Research tools tell you AI code is riskier in general. Line-attribution tools only work going forward. Instrumentation platforms need org-wide IDE rollout and heavy contracts. repowise reads your existing history and ties AI authorship to a defect-validated health score and ownership, today.
Questions, answered
How do you know which agent wrote the code?
repowise reads it from your git history alone. Commit metadata, trailers, author and committer identities, and the signatures coding agents leave behind let repowise attribute commits to the agents that produced them. There is no IDE plugin, no keystroke capture, and no model in the loop deciding who wrote what. It is the same git log you already have, read more carefully.
Is this developer surveillance?
No. Agent provenance is a risk-management signal for the codebase, not a per-developer productivity ledger. It reads commits, it does not watch people. The unit of analysis is the file and the agent, not the engineer's hour. We deliberately frame it that way: the question is which AI-written code is risky, not who typed fastest. It does not measure output per person, and it should never be used to.
Does it work on our existing history?
Yes, retroactively. Because attribution is computed from git history rather than live instrumentation, repowise can analyze the code AI already wrote, all the way back through your existing commits. You do not have to install anything and wait for new data to accumulate. The AI-code footprint is visible on day one.
Do you need IDE plugins or agents installed on developer machines?
No. Zero IDE plugins are required.
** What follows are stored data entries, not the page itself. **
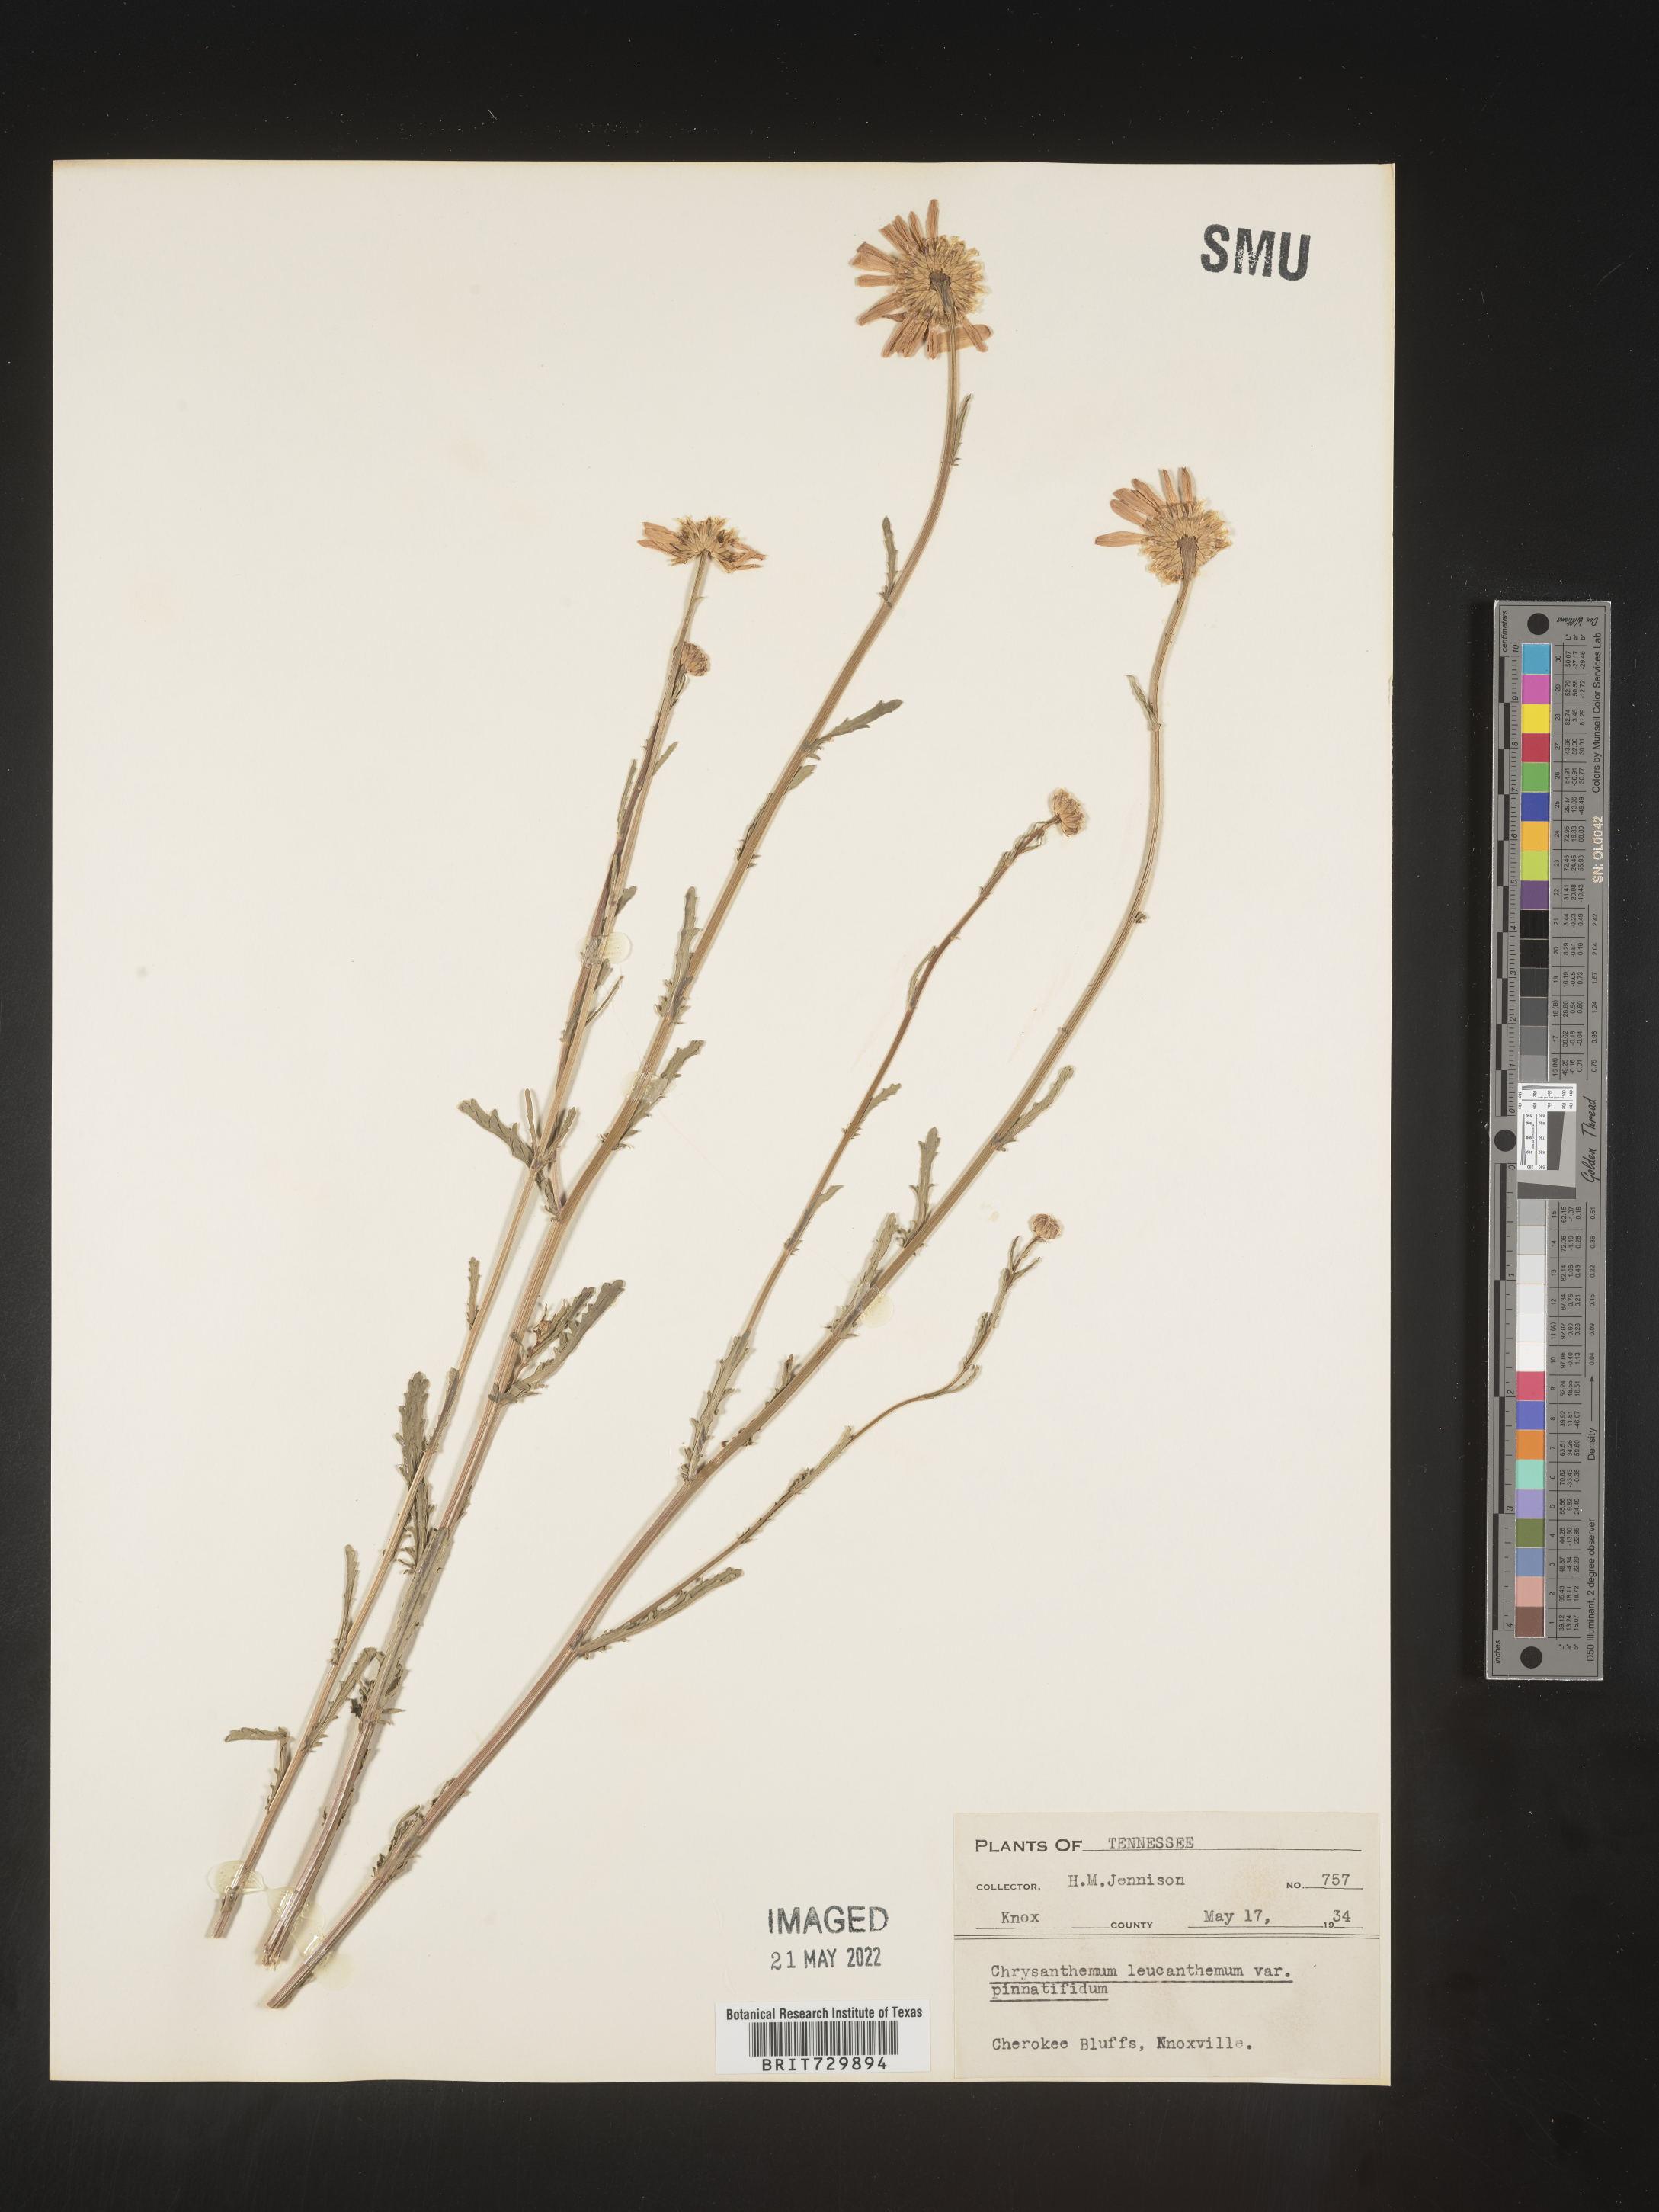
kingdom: Plantae
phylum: Tracheophyta
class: Magnoliopsida
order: Asterales
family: Asteraceae
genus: Leucanthemum
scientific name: Leucanthemum vulgare
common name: Oxeye daisy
Faros and Jellyfish-style platforms need org-wide IDE instrumentation rolled out to every engineer before they have data. repowise needs nothing on developer machines because it derives everything from the repository, which means it works across contractors, past contributors, and repos you did not instrument.
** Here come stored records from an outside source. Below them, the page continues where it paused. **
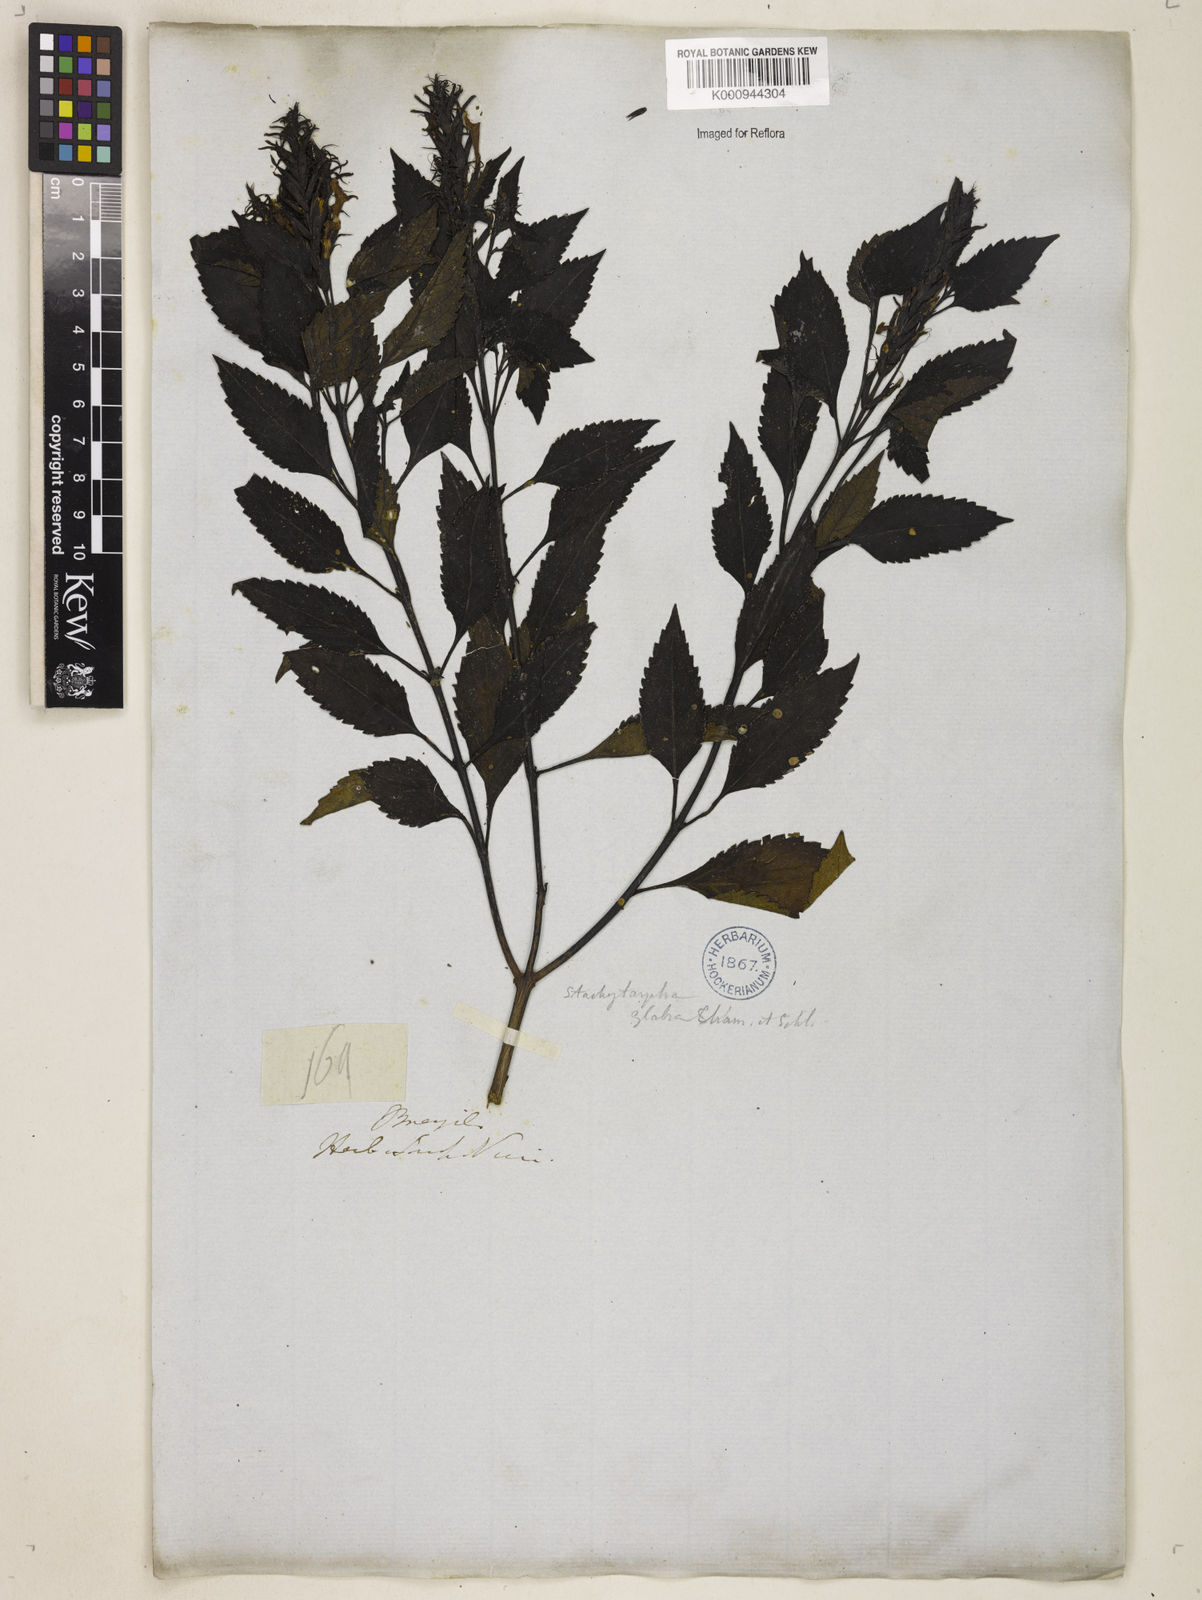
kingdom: Plantae
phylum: Tracheophyta
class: Magnoliopsida
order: Lamiales
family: Verbenaceae
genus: Stachytarpheta
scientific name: Stachytarpheta glabra
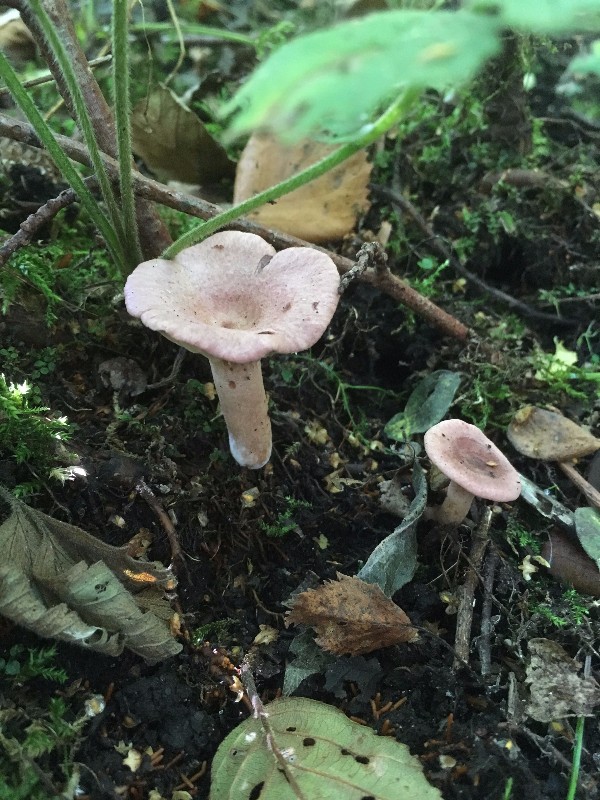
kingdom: Fungi
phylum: Basidiomycota
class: Agaricomycetes
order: Russulales
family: Russulaceae
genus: Lactarius
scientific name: Lactarius lilacinus
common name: lilla mælkehat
How accurate is the attribution?
It is a directional risk signal, tied to the defect-validated health score and ownership, not a precise per-developer productivity ledger. Attribution is inferred from git history, so it is strongest where agents and tooling leave clear commit signatures and weaker where authorship is obscured by squashes or rewrites. The value is in the fusion: AI-written code that is also a low-health hotspot owned by a single person is the code most likely to bite, and that ranking holds up even when any single attribution is approximate.
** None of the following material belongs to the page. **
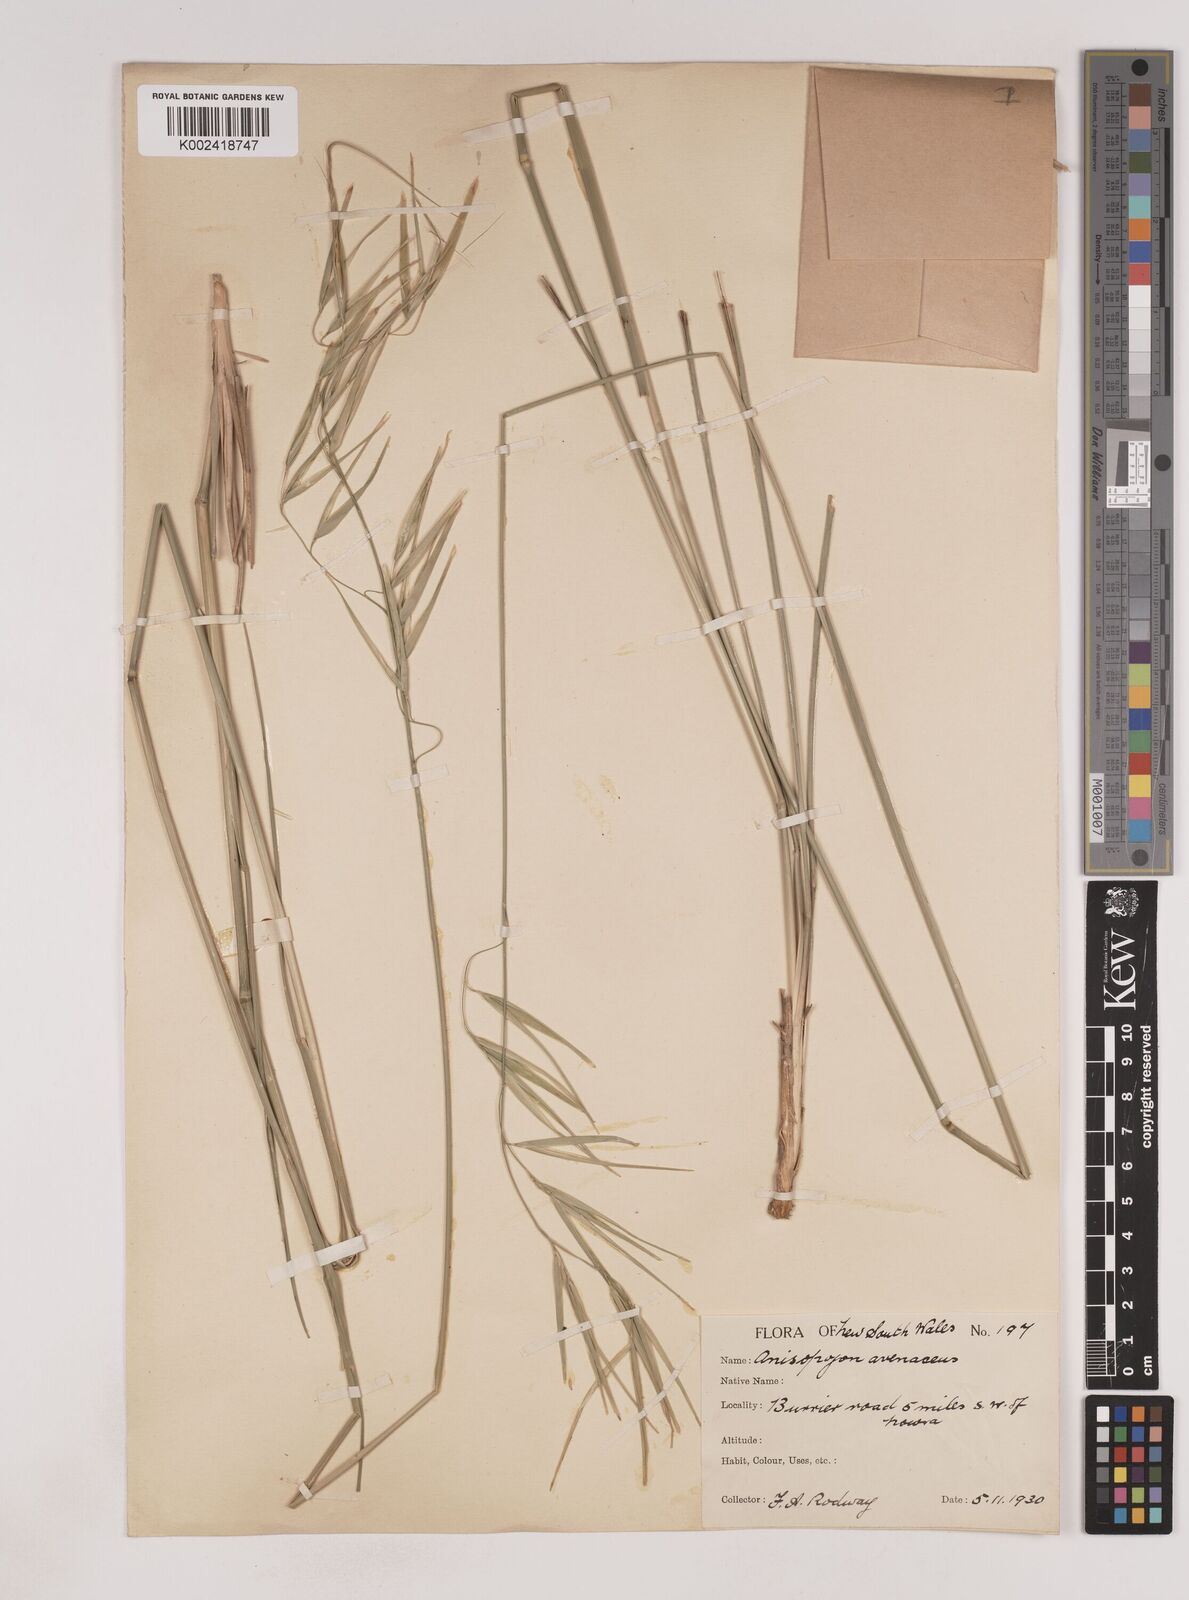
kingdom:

What is the AI-debt radar?
It is the fusion nobody else has: AI-written code that is also a low-health hotspot owned by a single person. Provenance on its own is a vanity metric. The radar intersects three signals already in repowise, AI authorship, the 1 to 10 defect-validated health score, and bus-factor ownership, to rank the AI-generated code most likely to cause an incident. That intersection is the actual risk surface, not the raw percentage of AI code.
How is this different from GitClear?
GitClear publishes industry research on AI-code trends, but it does not attribute code to the specific agents in your repo or fuse that with a defect-validated health score and bus factor. git-ai-style line attribution only works going forward, from the moment you install it. Faros and Jellyfish need org-wide IDE instrumentation and heavy contracts. repowise reads your existing history, attributes commits to agents, and ties AI authorship to health and ownership, today.
Why does AI-written code need its own risk lens?
Industry-wide, roughly 42% of code is AI-written in 2026, and studies report roughly 1.7x more issues in AI-generated code than human code. A growing share of your codebase is being produced by agents that do not carry the context a long-tenured engineer would. When that code also lands in a low-health file owned by one person, the usual safety nets, review familiarity and shared ownership, are thinnest exactly where the risk is highest. The radar surfaces that intersection before it ships an incident.